Problems

Using mathematical induction prove that $$1+3+5+\cdots +(2n-1)=n^2.$$

Circles and lines are drawn on the plane. They divide the plane into non-intersecting regions, see the picture below.

Show that it is possible to colour the regions with two colours in such a way that no two regions sharing some length of border are the same colour.

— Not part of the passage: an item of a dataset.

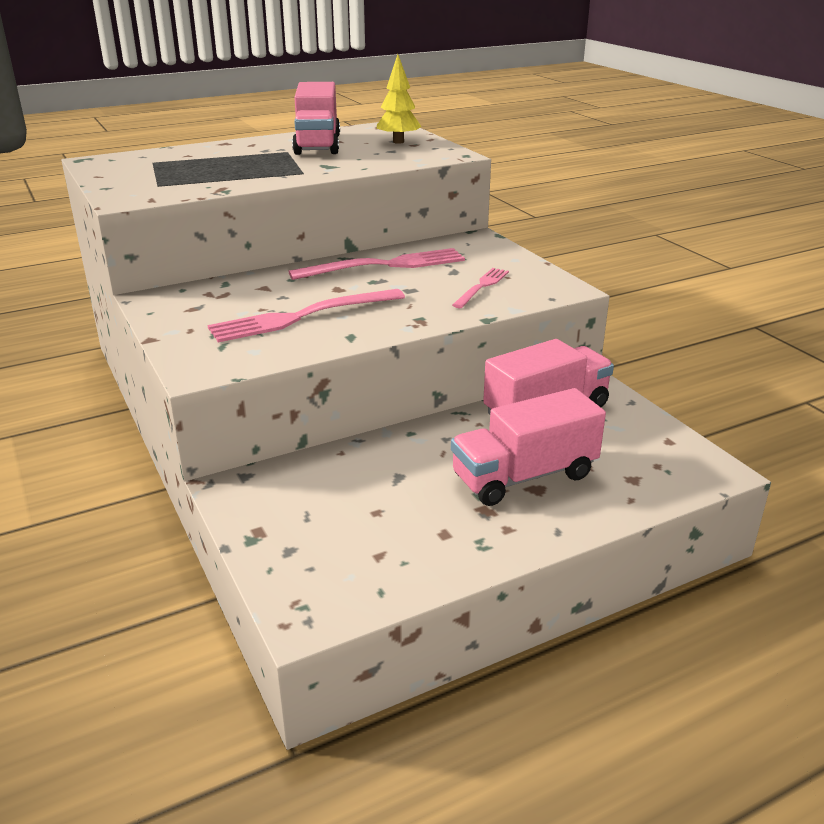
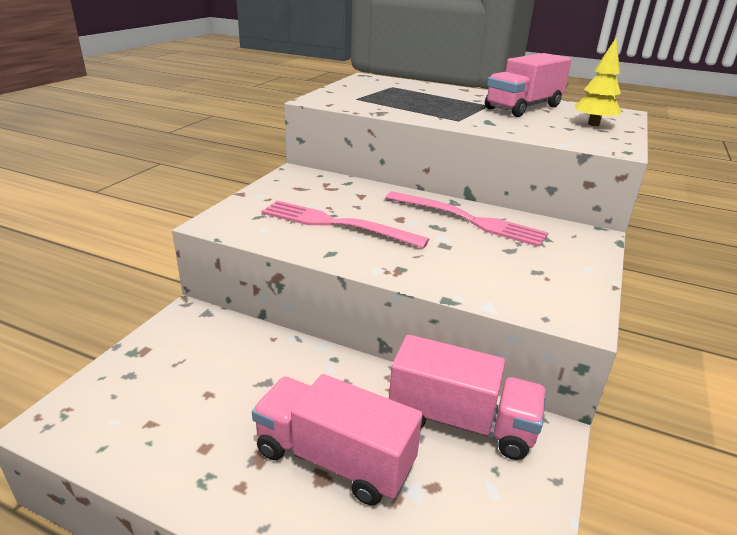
camera: 50 degrees right, 0 degrees up
(482, 286) = (505, 273): pink fork -> none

Numbers $1,2,\dots ,n$ are written on a whiteboard. In one go Louise is allowed to wipe out any two numbers $a$ and $b$, and write their sum $a+b$ instead. Louise enjoys erasing the numbers, and continues the procedure until only one number is left on the whiteboard.

What number is it? What if instead of $a+b$ she writes $a+b-1$?

Prove that

(a) $$1^2+2^2+3^2+\cdots +n^2=\frac{1}{6}n(n+1)(2n+1)$$

(b) $$1^2+3^2+5^2+\cdots +(2n-1{)}^2=\frac{1}{3}n(2n-1)(2n+1).$$

Using mathematical induction prove that $2^n>n$ for all natural numbers.

Using mathematical induction show that $2^n>n$ for all natural numbers $n$.

Illustrate with a picture

(a) $(a-b{)}^2=a^2-2ab+b^2$,

(b) $a^2-b^2=(a-b)(a+b)$,

(c) $(a+b+c{)}^2=a^2+b^2+c^2+2ab+2ac+2bc$.

Suppose $a>b$. Explain using the number line why

(a) $a-c>b-c$, (b) $2a>2b$.

Suppose $a>b$ and $c>d$. Prove that $a+c>b+d$.

Using mathematical induction prove that $2^n\ge n+1$ for all natural numbers.